You can squeeze Obama's contribution to this chart in the last cm on the right buddy. You have some seriously delusional glasses on.

This chart reflects decades of government meddling in the housing market via ill conceived tax incentives on debt and decoupling interest rates and default risk via GSE's.

My concern is this amounts to peanuts if you compare it to the intervention of the Federal Reserve in the last few hears...

Paul said...


I don't disagree with what you say. I was commenting on the stupidity and waste of the credit. I wouldn't mind Obama's constant whining about the mess he "inherited" if he offered a way out. Instead, he digs the hole deeper at a staggering pace.

John said...


I think you have another good point here. The housing mess we are in has its roots in decades of government meddling in the housing credit markets. IMO both parties have had their fingers in the political housing pie and/or have turned a blind eye because important people were making a lot of money. The gross mispricing of risk for constituents has been a political goody bag members of both parties have regularly tapped for a long time.

Incidently, Bloomberg is quoting Scott Simon, head of mortgage securities trading at PIMCO as saying prices of government backed mortgage securities are in "rarified air". Some are trading at more than a 6% premium to par. This is for a bond that can present its owner with a significant loss if prepayments rise.

This is just my cheap opinion but to me bonds are a very crowded trade and have been for some time. Bond bears are being shouted down and shoved aside. Buyer/owner beware.

UFormula said...

Scott, I think you underestimate the effect that the huge glut of homes will have on consumer psyche.

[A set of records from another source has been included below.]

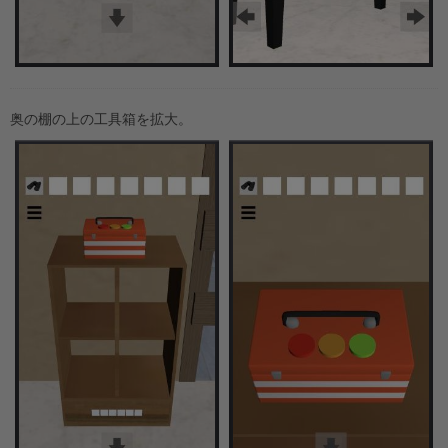
奥の棚の上の工具箱を拡大。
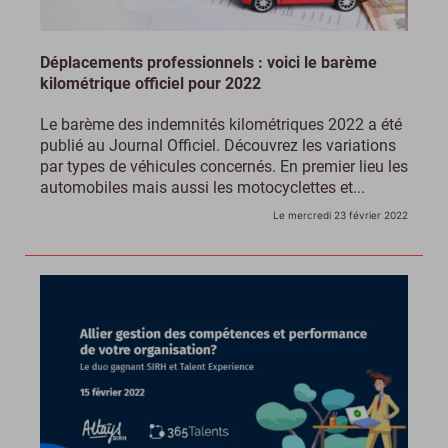
Déplacements professionnels : voici le barème
kilométrique officiel pour 2022
Le barème des indemnités kilométriques 2022 a été
publié au Journal Officiel. Découvrez les variations
par types de véhicules concernés. En premier lieu les
automobiles mais aussi les motocyclettes et...
Le mercredi 23 février 2022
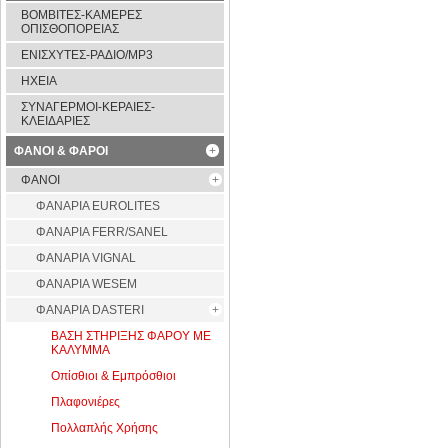
ΒΟΜΒΙΤΕΣ-ΚΑΜΕΡΕΣ
ΟΠΙΣΘΟΠΟΡΕΙΑΣ
ΕΝΙΣΧΥΤΕΣ-ΡΑΔΙΟ/MP3
ΗΧΕΙΑ
ΣΥΝΑΓΕΡΜΟΙ-ΚΕΡΑΙΕΣ-
ΚΛΕΙΔΑΡΙΕΣ
ΦΑΝΟΙ & ΦΑΡΟΙ
ΦΑΝΟΙ
ΦAΝΑΡΙΑ EUROLITES
ΦΑΝΑΡΙΑ FERR/SANEL
ΦΑΝΑΡΙΑ VIGNAL
ΦΑΝΑΡΙΑ WESEM
ΦΑΝΑΡΙΑ DASTERI
ΒΑΣΗ ΣΤΗΡΙΞΗΣ ΦΑΡΟΥ ΜΕ
ΚΑΛΥΜΜΑ
Οπίσθιοι & Εμπρόσθιοι
Πλαφονιέρες
Πολλαπλής Χρήσης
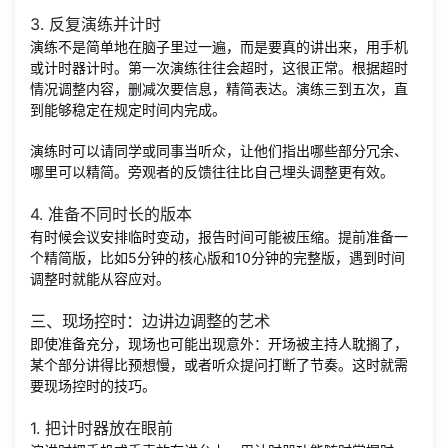
3. 反复演练并计时
演练不是简单地在脑子里过一遍，而是要真的讲出来，用手机
或计时器计时。第一次演练往往会超时，这很正常。根据超时
情况调整内容，删减次要信息，精简表达。演练三到五次，直
到能够稳定在规定时间内完成。
演练时可以请同学或同事当听众，让他们指出哪些部分冗余、
哪里可以精简。旁观者的反馈往往比自己埋头调整更有效。
4. 准备不同时长的版本
有时候会议安排临时变动，报告时间可能被压缩。提前准备一
个精简版，比如5分钟的核心版和10分钟的完整版，遇到时间
调整时就能从容应对。
三、现场控时：边讲边调整的艺术
即使准备充分，现场也可能出现意外：开场被主持人耽搁了，
某个部分讲得比预想慢，或者听众提问打断了节奏。这时就需
要现场控时的技巧。
1. 把计时器放在眼前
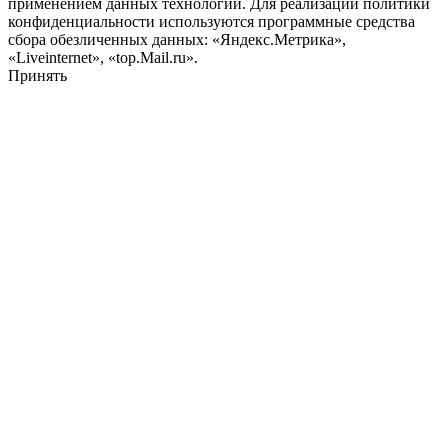
применением данных технологий. Для реализации политики
конфиденциальности используются программные средства
сбора обезличенных данных: «Яндекс.Метрика»,
«Liveinternet», «top.Mail.ru».
Принять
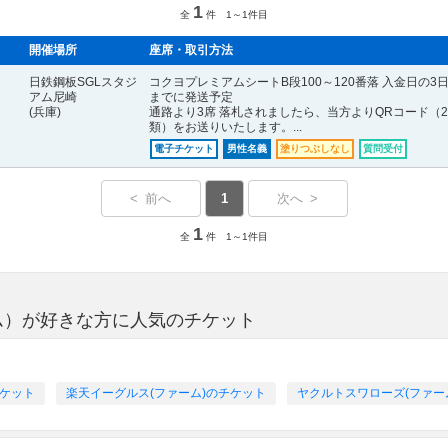
1
全
件 1～1件目
開催場所
座席・取引方法
日鉄鋼板SGLスタジ
コクヨプレミアムシートB段100～120番落 入金日の3
アム尼崎
までに発送予定
(兵庫)
通路より3席 落札されましたら、当方よりQRコード（
類）をお送りいたします。...
電子チケット
男性名義
塗りつぶしなし
質問受付
< 前へ
1
次へ >
1
全
件 1～1件目
ム）が好きな方に人気のチケット
チケット
楽天イーグルス(ファーム)のチケット
ヤクルトスワローズ(ファー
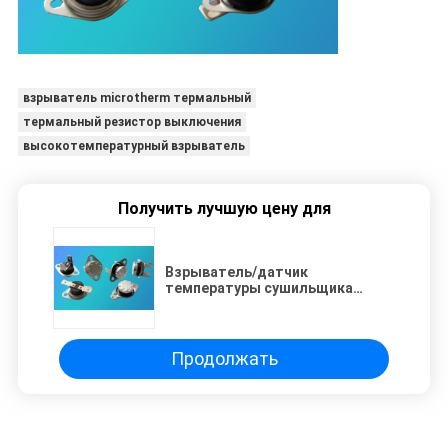
взрыватель microtherm термальный
термальный резистор выключения
высокотемпературный взрыватель
Получить лучшую цену для
Взрыватель/датчик
температуры сушильщика
одежд термальные для
выпивая машины
Продолжать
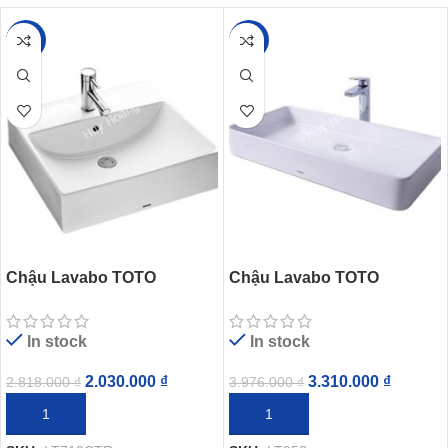
-28%
-17%
Chậu Lavabo TOTO
Chậu Lavabo TOTO
LT710CTR#W (LT710CTRM)
LT953#W Đặt Bàn
Đặt Bàn
In stock
In stock
2.030.000
₫
3.310.000
₫
2.818.000
₫
3.976.000
₫
THÊM VÀO GIỎ HÀNG
THÊM VÀO GIỎ HÀNG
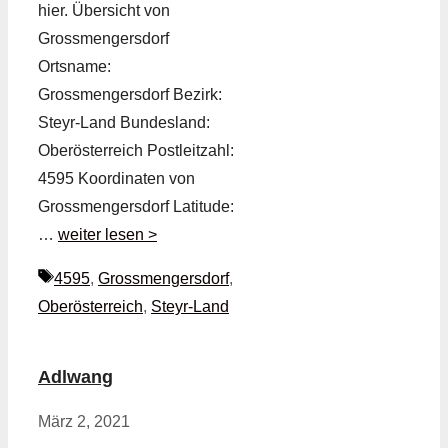
hier. Übersicht von
Grossmengersdorf
Ortsname:
Grossmengersdorf Bezirk:
Steyr-Land Bundesland:
Oberösterreich Postleitzahl:
4595 Koordinaten von
Grossmengersdorf Latitude:
…
weiter lesen >
Schlagwörter
4595
,
Grossmengersdorf
,
Oberösterreich
,
Steyr-Land
Adlwang
März 2, 2021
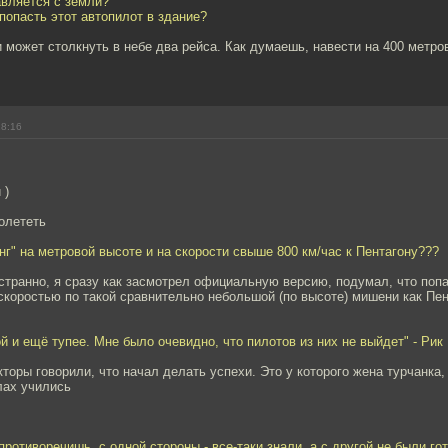
авляется с земли?
 попасть этот автопилот в здание?
 может столкнуть в небе два рейса. Как думаешь, навести на 400 метро
18:16
 )
олететь
инг" на метровой высоте и на скорости свыше 800 км/час к Пентагону???
странно, я сразу как засмотрел официальную версию, подумал, что поп
коростью по такой сравнительно небольшой (по высоте) мишени как Пе
ой и ещё тупее. Мне было очевидно, что пилотов из них не выйдет" - Рик 
кторы говорили, что начал делать успехи. Это у которого жена турчанка,
лах учились
противоречишь, с одной стороны - все-таки знали, а с другой не были го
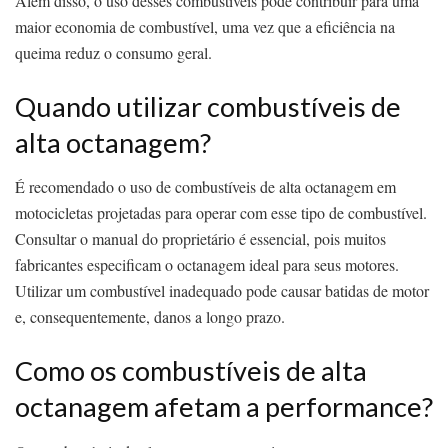
Além disso, o uso desses combustíveis pode contribuir para uma
maior economia de combustível, uma vez que a eficiência na
queima reduz o consumo geral.
Quando utilizar combustíveis de
alta octanagem?
É recomendado o uso de combustíveis de alta octanagem em
motocicletas projetadas para operar com esse tipo de combustível.
Consultar o manual do proprietário é essencial, pois muitos
fabricantes especificam o octanagem ideal para seus motores.
Utilizar um combustível inadequado pode causar batidas de motor
e, consequentemente, danos a longo prazo.
Como os combustíveis de alta
octanagem afetam a performance?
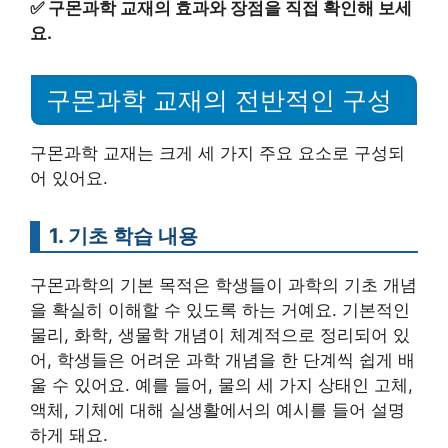
✅
구몬과학 교재의 효과와 장점을 직접 확인해 보세
요.
구몬과학 교재의 전반적인 구성
구몬과학 교재는 크게 세 가지 주요 요소로 구성되
어 있어요.
1. 기초 학습 내용
구몬과학의 기본 목적은 학생들이 과학의 기초 개념
을 확실히 이해할 수 있도록 하는 거예요. 기본적인
물리, 화학, 생물학 개념이 체계적으로 정리되어 있
어, 학생들은 어려운 과학 개념을 한 단계씩 쉽게 배
울 수 있어요. 예를 들어, 물의 세 가지 상태인 고체,
액체, 기체에 대해 실생활에서의 예시를 들어 설명
하게 돼요.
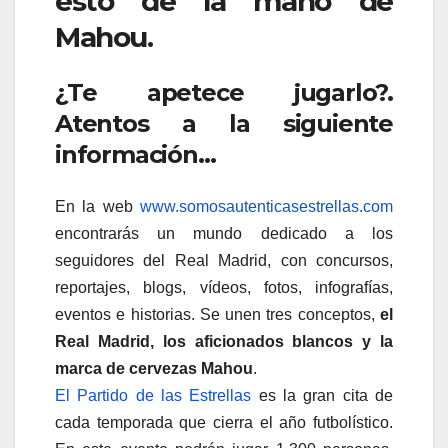
esto de la mano de
Mahou.
¿Te apetece jugarlo?.
Atentos a la siguiente
información…
En la web
www.somosautenticasestrellas.com
encontrarás un mundo dedicado a los
seguidores del Real Madrid, con concursos,
reportajes, blogs, vídeos, fotos, infografías,
eventos e historias. Se unen tres conceptos,
el
Real Madrid, los aficionados blancos y la
marca de cervezas Mahou
.
El Partido de las Estrellas
es la gran cita de
cada temporada que cierra el año futbolístico.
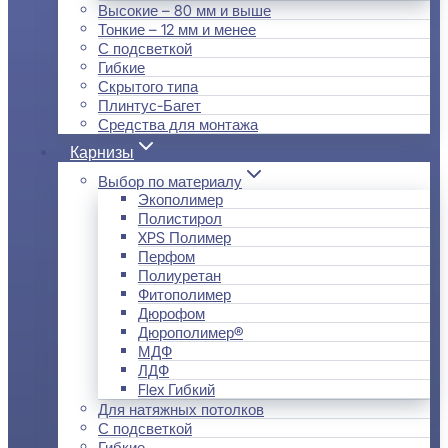
Высокие – 80 мм и выше
Тонкие – 12 мм и менее
С подсветкой
Гибкие
Скрытого типа
Плинтус-Багет
Средства для монтажа
Карнизы
Выбор по материалу
Экополимер
Полистирол
XPS Полимер
Перфом
Полиуретан
Фитополимер
Дюрофом
Дюрополимер®
МДФ
ЛДФ
Flex Гибкий
Для натяжных потолков
С подсветкой
Гибкие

Having this high inventory will suppress home prices and consumer confidence. If this happens, then spending will go down and while you point out that construction makes up 2%, spending does account for 70% of the economy

Scott Grannis said...

Consumers have had almost five years to get used to the idea that home prices are very weak. Prices have adjusted massively, and financing costs are way down. I see an equilibrium in the housing market that has lasted about a year, despite all the warnings of a coming glut of homes for sale. The housing collapse is yesterday's news.

Public Library said...


Completely agree. Government intervention has unintended consequences and when they are pushing around huge sums of money, the calamities are magnified.